Most marathon coverage follows the same script: lead runners break tape, cameras cut away, credits roll. The other 49,000-something finishers? Good luck finding footage.
“Final Finishers” is a 30-minute documentary short that makes the case that those runners — the ones still out on course long after the elites have showered and eaten — deserve their own close-up. And now it has a National Sports Emmy nomination to prove it.

The National Academy of Television Arts and Sciences announced this week that the film has been nominated in the Outstanding Sports Documentary Short category. Winners will be named at a ceremony at Lincoln Center on May 26.

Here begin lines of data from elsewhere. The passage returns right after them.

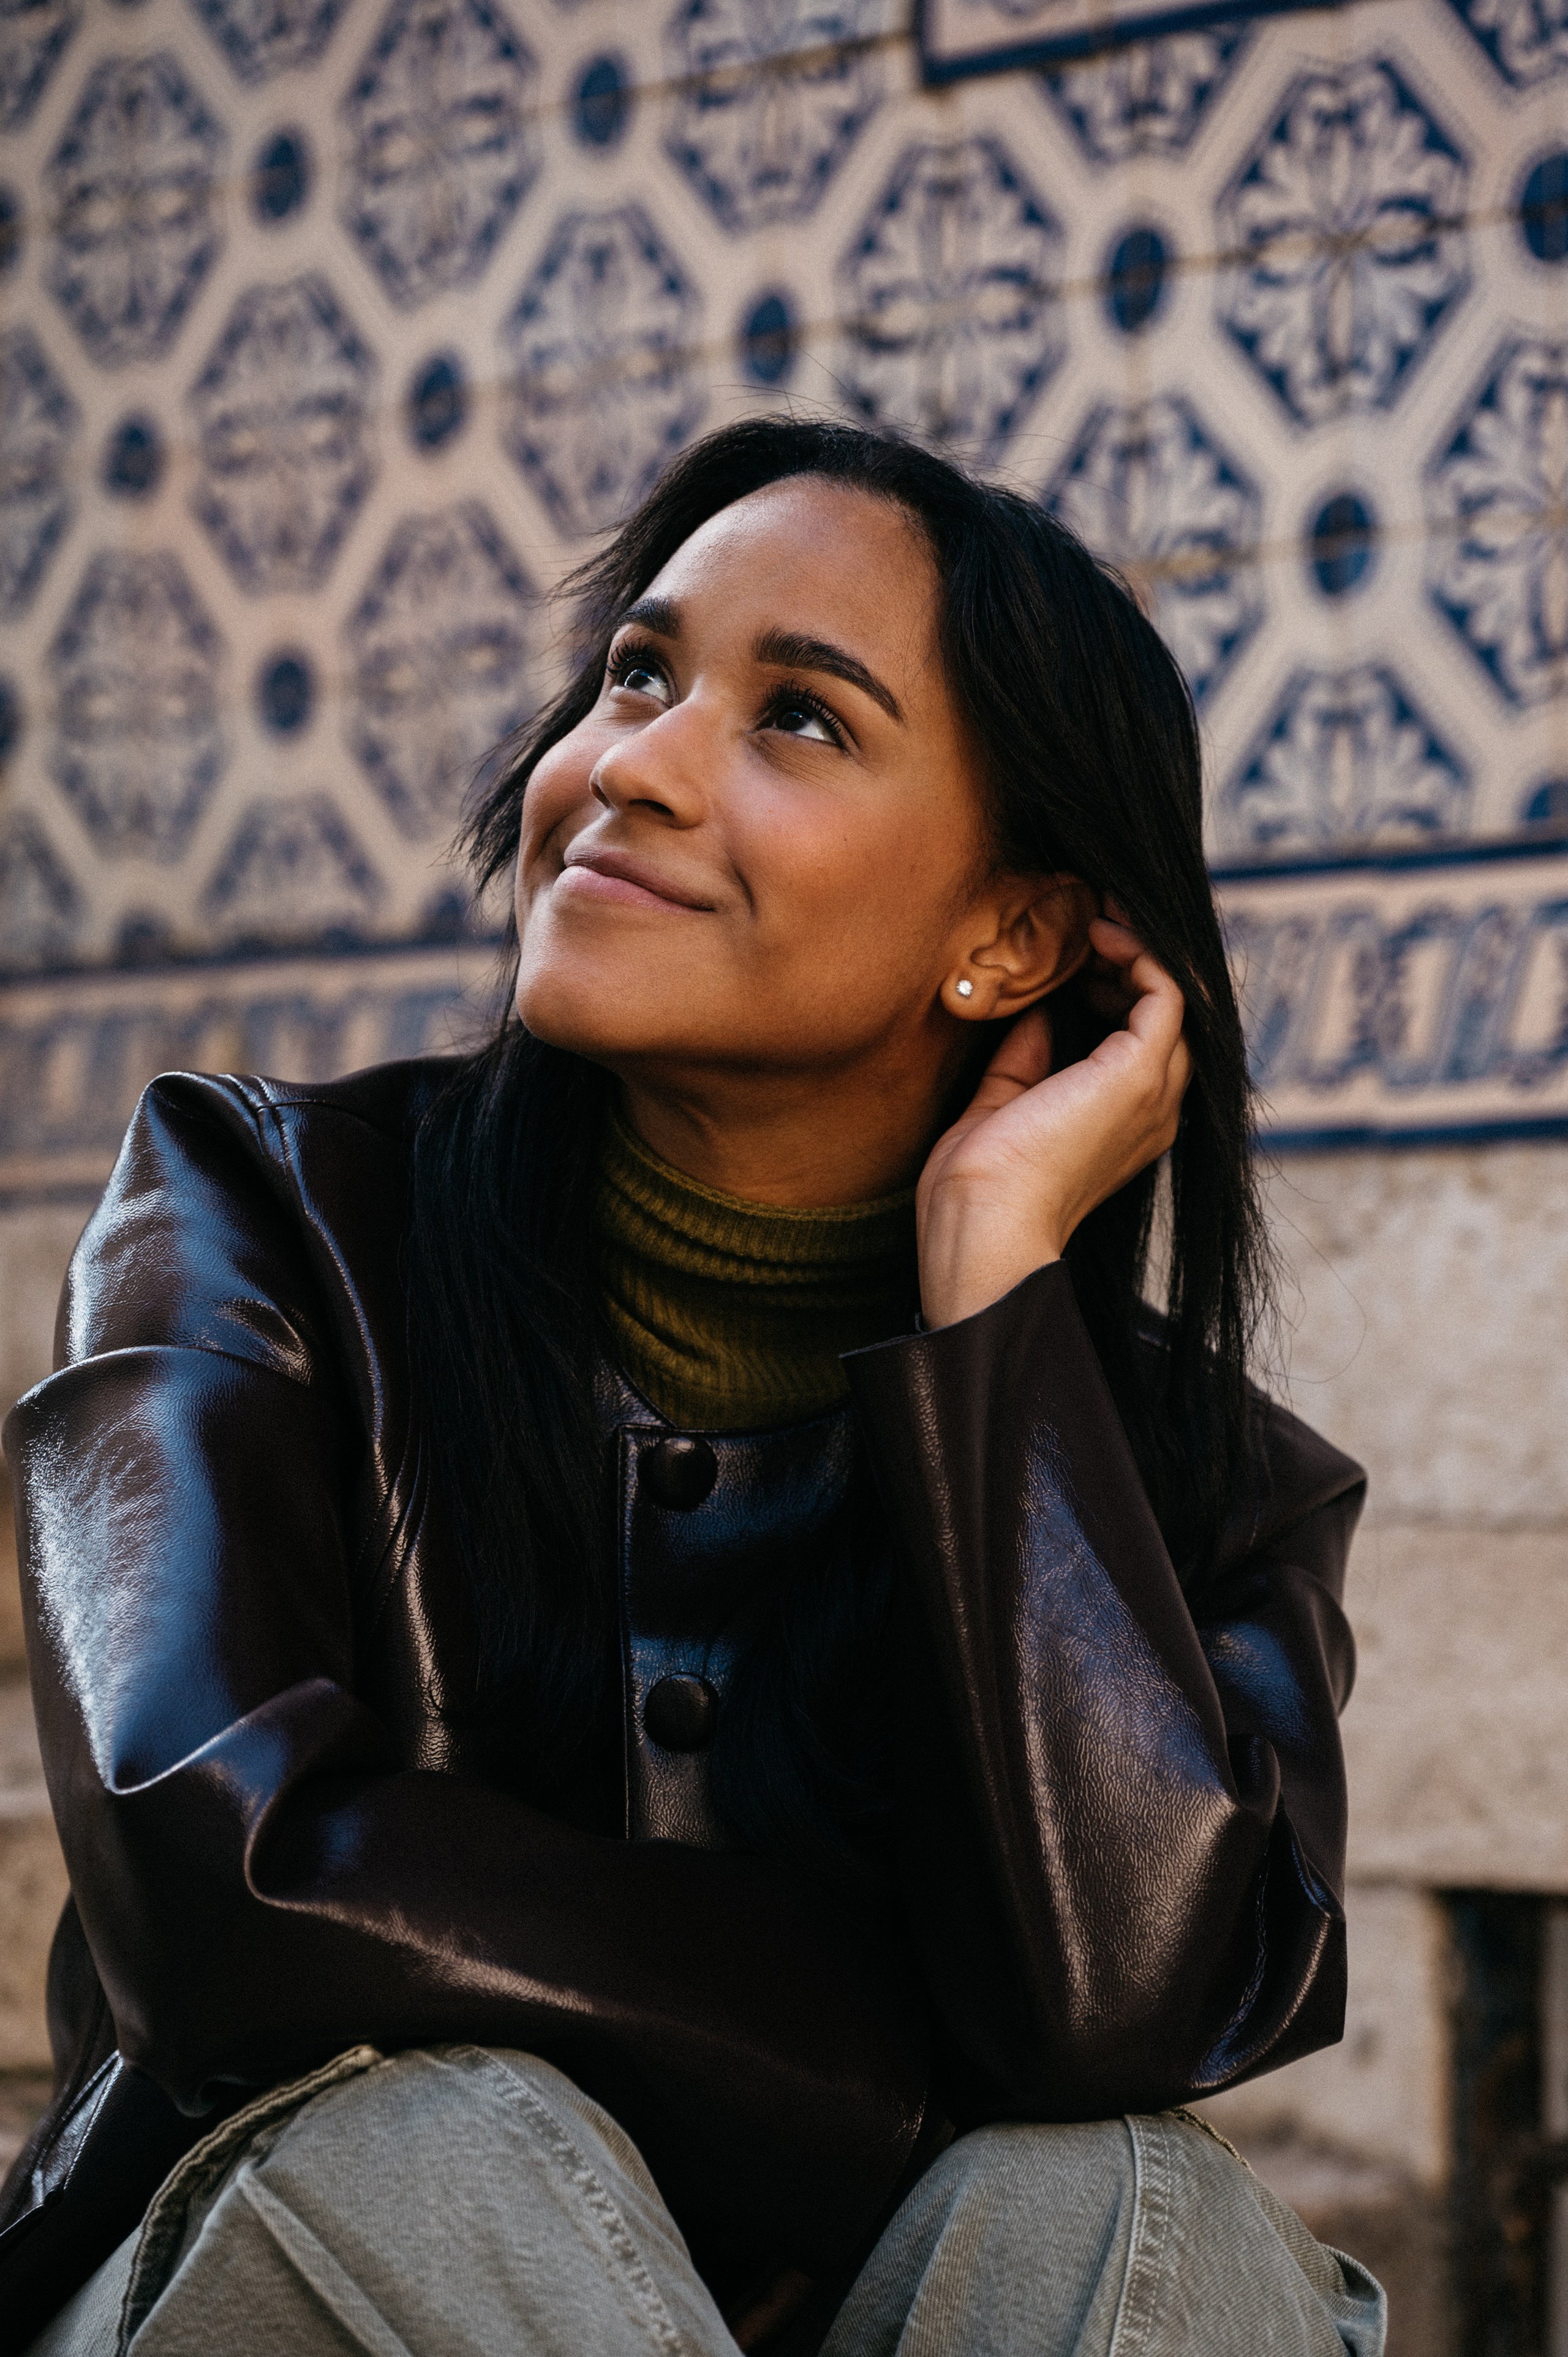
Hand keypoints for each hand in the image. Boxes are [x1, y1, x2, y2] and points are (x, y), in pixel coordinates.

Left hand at [916, 917, 1192, 1329]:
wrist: (982, 1222)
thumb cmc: (980, 1184)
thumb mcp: (1002, 1105)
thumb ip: (1026, 1059)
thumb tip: (1038, 1013)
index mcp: (1124, 1124)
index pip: (1139, 1039)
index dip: (1113, 987)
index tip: (1073, 954)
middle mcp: (1153, 1109)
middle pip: (1165, 1014)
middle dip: (1131, 961)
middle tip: (1088, 922)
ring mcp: (1153, 1091)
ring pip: (1174, 997)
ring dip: (1138, 949)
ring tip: (1096, 917)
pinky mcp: (1140, 1072)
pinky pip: (1166, 991)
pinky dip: (1139, 953)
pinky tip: (1100, 935)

The film was produced by New York Road Runners through its in-house studio, East 89th St Productions, in partnership with Tribeca Studios. It’s the organization’s first-ever nomination at the national level, following back-to-back New York Emmy wins for its TCS New York City Marathon broadcasts in 2024 and 2025.

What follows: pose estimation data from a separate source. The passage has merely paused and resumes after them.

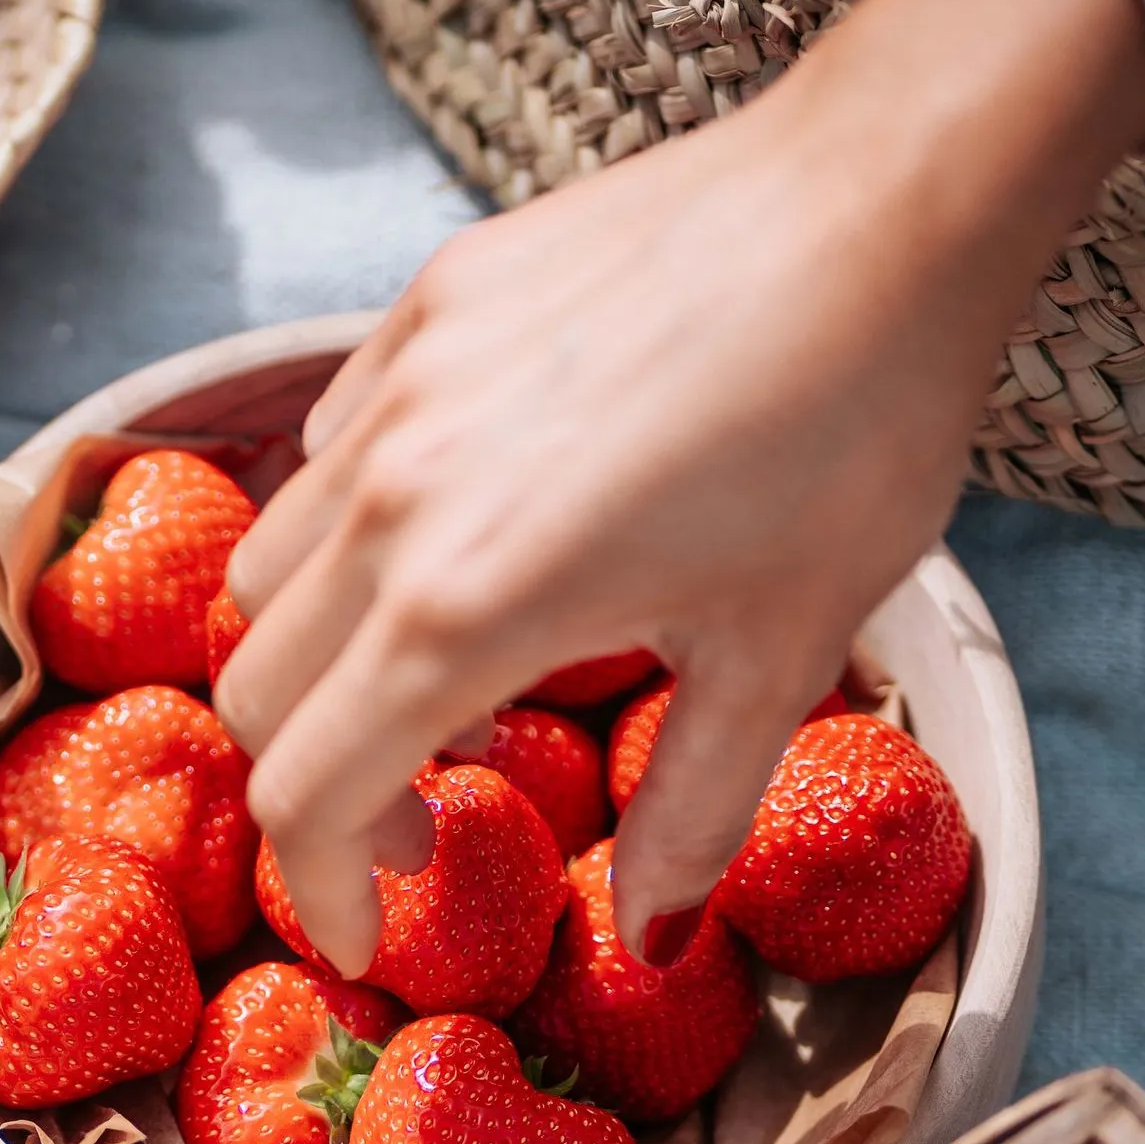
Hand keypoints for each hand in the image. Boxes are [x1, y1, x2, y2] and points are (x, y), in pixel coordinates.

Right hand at [213, 0, 1144, 972]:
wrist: (887, 204)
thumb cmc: (853, 428)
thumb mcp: (783, 652)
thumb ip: (692, 809)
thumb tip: (651, 939)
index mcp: (467, 605)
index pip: (307, 795)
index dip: (322, 893)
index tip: (370, 938)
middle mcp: (394, 498)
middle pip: (258, 688)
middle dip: (321, 785)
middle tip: (426, 817)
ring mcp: (399, 389)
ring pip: (273, 567)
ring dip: (329, 655)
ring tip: (455, 667)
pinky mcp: (427, 306)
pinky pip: (330, 446)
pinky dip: (358, 527)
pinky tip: (470, 527)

“Final Finishers reflects our commitment to telling the full breadth of the running experience, spotlighting the everyday athletes whose journeys are just as inspiring as the champions.”
Rob Simmelkjaer, CEO of New York Road Runners
Who Made It
The film was directed by Rudy Valdez, a two-time Emmy Award winner, and co-produced with Tribeca Studios, the content arm of Tribeca Enterprises — the same organization behind the Tribeca Festival, where the film premiered in 2025.
It’s currently streaming on ESPN+ and Disney+. If you’re building a watchlist of the best running documentaries, this one belongs near the top.

Why It Matters for Runners
For anyone who has ever crossed a marathon finish line wondering if anyone was still watching — this film is the answer.
Back-of-pack runners make up the vast majority of participants in races like the TCS New York City Marathon, which drew a record 59,226 finishers in 2025. What counts as a “good” marathon time is a question that means something different to every single one of them — and “Final Finishers” gets that.
The Emmy ceremony takes place May 26 at Lincoln Center. The film is streaming now on ESPN+ and Disney+. And if the nomination is any indication, the running world’s best stories aren’t always happening at the front of the pack.